- Born: 26 December 1916 Enniscorthy, County Wexford, Ireland
- Died: 21 July 1994 (aged 77) Bon Secours Hospital, Cork
- Occupation: Professor of French at University College Cork

= Kathleen O'Flaherty =

Irish academic and writer

Kathleen O'Flaherty (26 December 1916 – 21 July 1994) was an Irish scholar, academic and writer on French literature based in University College Cork.

==Early life and education==
Kathleen Mary Josephine O'Flaherty was born in Mayfield, Enniscorthy, County Wexford to Bernard Joseph O'Flaherty and his wife, Frances Mary Lewis. Her father was a prominent solicitor in the town. She was educated by the Ursuline convent, St Mary's, Waterford. After finishing secondary school O'Flaherty spent a year at the Université Catholique de Lille before going on to University College Cork where she graduated in 1938 with a BA in English and French. While there she was the first graduate to be awarded the French government medal and also won the Peel memorial prize. O'Flaherty continued her studies in UCC gaining her master's for a dissertation on A. E. Housman in 1939. Her thesis supervisor at the time was Daniel Corkery. Though she then achieved the travelling studentship from the National University of Ireland, O'Flaherty was unable to use it due to the outbreak of World War II. She went on to gain her Ph.D. in 1943 with a dissertation on François-René de Chateaubriand.

==Career==
After completing all her college degrees, O'Flaherty took a part-time position in the college and also taught in the Cork school founded by Mary and Eithne MacSwiney. She also wrote a number of books in these first few years, including Voltaire: myth and reality (1945) and Paul Claudel and ‘The tidings brought to Mary’ (1948). In 1945 O'Flaherty took up a position as assistant editor of Cork University Press working closely with her mentor Alfred O'Rahilly who was president of UCC. She worked there until 1953. Her own publications were on French interests and she was published in several journals.

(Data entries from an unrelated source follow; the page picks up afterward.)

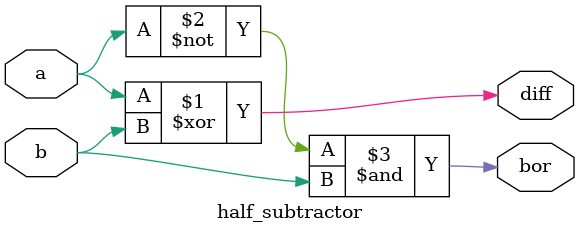
<source format=v>
module half_subtractor(input a,b,output diff,bor);
assign diff=(a^b);
assign bor=~(a)&b;
endmodule

</source>
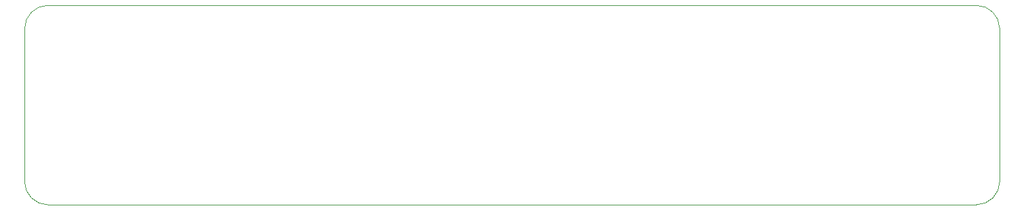
<source format=gbr>
%TF.GenerationSoftware,KiCad,Pcbnew,9.0.2*%
%TF.CreationDate,2025-10-03T08:34:23+02:00*%
%TF.ProjectId,led_print,6c65645f-7072-4696-9e74-2e6b69636164,rev?*%
%TF.SameCoordinates,Original*%
%TF.FileFunction,Profile,NP*%
%FSLAX46Y46*%
G04 Gerber Fmt 4.6, Leading zero omitted, Abs format (unit mm)*
G04 Created by KiCad (PCBNEW 9.0.2) date 2025-10-03 08:34:23*
%MOMM*%
%LPD*%
G01*
G04 APERTURE LIST*
%TA.AperFunction,Profile*%
%ADD10C,0.050000*%
%TD*%
G04 APERTURE END LIST*
D10*
X60198000Y-52784000D02*
G75*
G02*
X63198000Y-49784000I3000000J0D01*
G01*
X63198000Y-75438000D02*
G75*
G02*
X60198000Y-72438000I0J3000000D01*
G01*
X182166000Y-49784000D02*
G75*
G02*
X185166000Y-52784000I0J-3000000D01*
G01*
X185166000Y-72438000D02*
G75*
G02*
X182166000Y-75438000I-3000000J0D01*
G01*
X63198000Y-49784000D02*
X182166000Y-49784000D01*
X182166000Y-75438000D02*
X63198000Y-75438000D01*
X60198000Y-72438000D02*
X60198000Y-52784000D01*
X185166000Y-52784000D02*
X185166000Y-72438000D01*
M02*

</source>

O'Flaherty shared her home from this point on with a fellow French lecturer Yvonne Servais. They lived together for the rest of their lives. They worked on new undergraduate and postgraduate programmes for the university. O'Flaherty was promoted to lecturer in 1954 and to a readership in 1968. In 1970, she became the professor of French. She began to increase her writing output and published several new books.

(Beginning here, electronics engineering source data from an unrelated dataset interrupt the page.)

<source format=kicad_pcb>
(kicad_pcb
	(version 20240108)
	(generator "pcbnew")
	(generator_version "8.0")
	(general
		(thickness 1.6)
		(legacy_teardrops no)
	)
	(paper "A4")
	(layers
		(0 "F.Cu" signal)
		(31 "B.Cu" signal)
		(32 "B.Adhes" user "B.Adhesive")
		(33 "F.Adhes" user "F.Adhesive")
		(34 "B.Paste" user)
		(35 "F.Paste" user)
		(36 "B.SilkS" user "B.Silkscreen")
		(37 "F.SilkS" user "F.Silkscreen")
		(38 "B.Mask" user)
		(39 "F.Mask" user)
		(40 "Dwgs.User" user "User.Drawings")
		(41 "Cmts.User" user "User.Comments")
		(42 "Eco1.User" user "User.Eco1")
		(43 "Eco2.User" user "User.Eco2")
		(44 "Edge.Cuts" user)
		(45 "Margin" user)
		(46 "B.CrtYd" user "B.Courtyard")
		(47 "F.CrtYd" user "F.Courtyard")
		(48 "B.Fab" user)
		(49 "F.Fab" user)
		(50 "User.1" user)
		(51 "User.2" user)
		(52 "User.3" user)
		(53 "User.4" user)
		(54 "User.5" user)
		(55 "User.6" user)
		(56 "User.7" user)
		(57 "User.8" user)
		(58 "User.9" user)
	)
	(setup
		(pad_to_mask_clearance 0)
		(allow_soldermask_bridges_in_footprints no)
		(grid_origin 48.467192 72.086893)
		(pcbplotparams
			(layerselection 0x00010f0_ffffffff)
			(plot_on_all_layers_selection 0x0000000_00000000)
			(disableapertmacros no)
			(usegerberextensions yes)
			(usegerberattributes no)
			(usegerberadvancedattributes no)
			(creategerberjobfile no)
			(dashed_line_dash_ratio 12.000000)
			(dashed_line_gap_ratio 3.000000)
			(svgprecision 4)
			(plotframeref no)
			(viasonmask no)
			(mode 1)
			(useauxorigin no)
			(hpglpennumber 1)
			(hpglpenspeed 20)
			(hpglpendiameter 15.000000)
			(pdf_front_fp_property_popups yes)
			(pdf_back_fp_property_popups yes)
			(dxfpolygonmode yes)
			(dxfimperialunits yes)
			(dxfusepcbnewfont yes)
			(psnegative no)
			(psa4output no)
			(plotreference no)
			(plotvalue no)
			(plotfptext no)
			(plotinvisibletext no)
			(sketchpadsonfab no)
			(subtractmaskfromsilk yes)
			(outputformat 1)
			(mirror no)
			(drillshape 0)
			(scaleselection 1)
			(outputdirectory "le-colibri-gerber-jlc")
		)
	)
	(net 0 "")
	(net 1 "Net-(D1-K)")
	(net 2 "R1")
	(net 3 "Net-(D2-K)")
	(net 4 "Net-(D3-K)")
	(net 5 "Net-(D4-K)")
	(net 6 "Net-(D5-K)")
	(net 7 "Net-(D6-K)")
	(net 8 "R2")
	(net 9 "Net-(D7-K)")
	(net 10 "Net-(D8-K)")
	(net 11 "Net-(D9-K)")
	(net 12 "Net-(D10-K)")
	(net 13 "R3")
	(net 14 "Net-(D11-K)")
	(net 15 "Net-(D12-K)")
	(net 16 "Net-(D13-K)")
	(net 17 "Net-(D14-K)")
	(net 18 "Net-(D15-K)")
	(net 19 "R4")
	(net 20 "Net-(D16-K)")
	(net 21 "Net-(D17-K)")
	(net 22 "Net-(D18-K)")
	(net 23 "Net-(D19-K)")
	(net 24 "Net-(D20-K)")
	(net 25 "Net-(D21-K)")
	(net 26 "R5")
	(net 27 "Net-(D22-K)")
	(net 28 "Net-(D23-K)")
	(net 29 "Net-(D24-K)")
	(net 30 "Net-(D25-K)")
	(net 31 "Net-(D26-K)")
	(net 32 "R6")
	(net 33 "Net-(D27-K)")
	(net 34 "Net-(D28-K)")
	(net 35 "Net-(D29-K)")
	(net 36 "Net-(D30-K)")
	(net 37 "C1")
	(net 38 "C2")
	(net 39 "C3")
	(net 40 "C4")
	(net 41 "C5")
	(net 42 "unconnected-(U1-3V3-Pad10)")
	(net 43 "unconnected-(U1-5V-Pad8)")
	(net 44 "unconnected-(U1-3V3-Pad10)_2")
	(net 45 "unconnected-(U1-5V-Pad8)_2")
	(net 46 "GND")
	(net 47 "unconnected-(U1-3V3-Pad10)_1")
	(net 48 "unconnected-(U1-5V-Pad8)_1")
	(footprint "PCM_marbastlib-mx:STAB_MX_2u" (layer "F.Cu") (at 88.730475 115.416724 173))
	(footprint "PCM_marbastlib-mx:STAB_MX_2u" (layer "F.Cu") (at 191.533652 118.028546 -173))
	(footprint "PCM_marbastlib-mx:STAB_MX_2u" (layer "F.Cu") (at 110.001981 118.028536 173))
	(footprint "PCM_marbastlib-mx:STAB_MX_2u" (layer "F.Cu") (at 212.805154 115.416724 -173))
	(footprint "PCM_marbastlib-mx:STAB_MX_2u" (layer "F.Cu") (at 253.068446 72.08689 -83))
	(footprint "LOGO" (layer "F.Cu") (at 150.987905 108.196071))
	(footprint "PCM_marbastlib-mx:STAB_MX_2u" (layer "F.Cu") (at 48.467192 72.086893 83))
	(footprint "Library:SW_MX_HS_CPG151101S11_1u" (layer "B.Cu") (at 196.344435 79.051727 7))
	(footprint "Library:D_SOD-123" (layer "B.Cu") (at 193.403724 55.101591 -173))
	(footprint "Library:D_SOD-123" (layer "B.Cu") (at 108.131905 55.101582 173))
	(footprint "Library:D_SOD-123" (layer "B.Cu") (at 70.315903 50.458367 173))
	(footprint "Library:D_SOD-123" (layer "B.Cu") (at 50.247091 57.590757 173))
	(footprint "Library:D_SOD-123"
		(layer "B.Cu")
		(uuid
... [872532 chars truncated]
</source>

O'Flaherty and Servais lived in Rosscarbery, County Cork but spent significant time in Paris every year. They built up an excellent library, left to UCC when they died. This library is housed in UCC Library's Special Collections. In 1972 O'Flaherty was made a chevalier in the Ordre national du Mérite by the French government.

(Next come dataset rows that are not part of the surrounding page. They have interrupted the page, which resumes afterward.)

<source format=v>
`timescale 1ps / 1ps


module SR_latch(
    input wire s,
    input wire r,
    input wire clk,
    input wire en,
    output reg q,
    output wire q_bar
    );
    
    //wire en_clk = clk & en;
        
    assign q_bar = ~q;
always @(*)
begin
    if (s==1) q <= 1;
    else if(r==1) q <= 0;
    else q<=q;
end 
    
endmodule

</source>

Servais died after a brief illness in June. O'Flaherty died in the Bon Secours Hospital, Cork on 21 July 1994.

==Bibliography==
- Voltaire: myth and reality. Cork: Cork University Press, 1945.
- Paul Claudel and The tidings brought to Mary. Preface by Paul Claudel. Cork: Cork University Press, 1948.
- L'explication francaise with Yvonne Servais, Cork: Cork University Press, 1964.
- The novel in France, 1945–1965: a general survey; Cork: Cork University Press, 1973.
- The Irish Novel in Our Time; Publications de l'Université de Lille III, 1976.
- Pessimisme de Chateaubriand : resonances et limites. Paris: Academie Europeenne du Livre, 1989.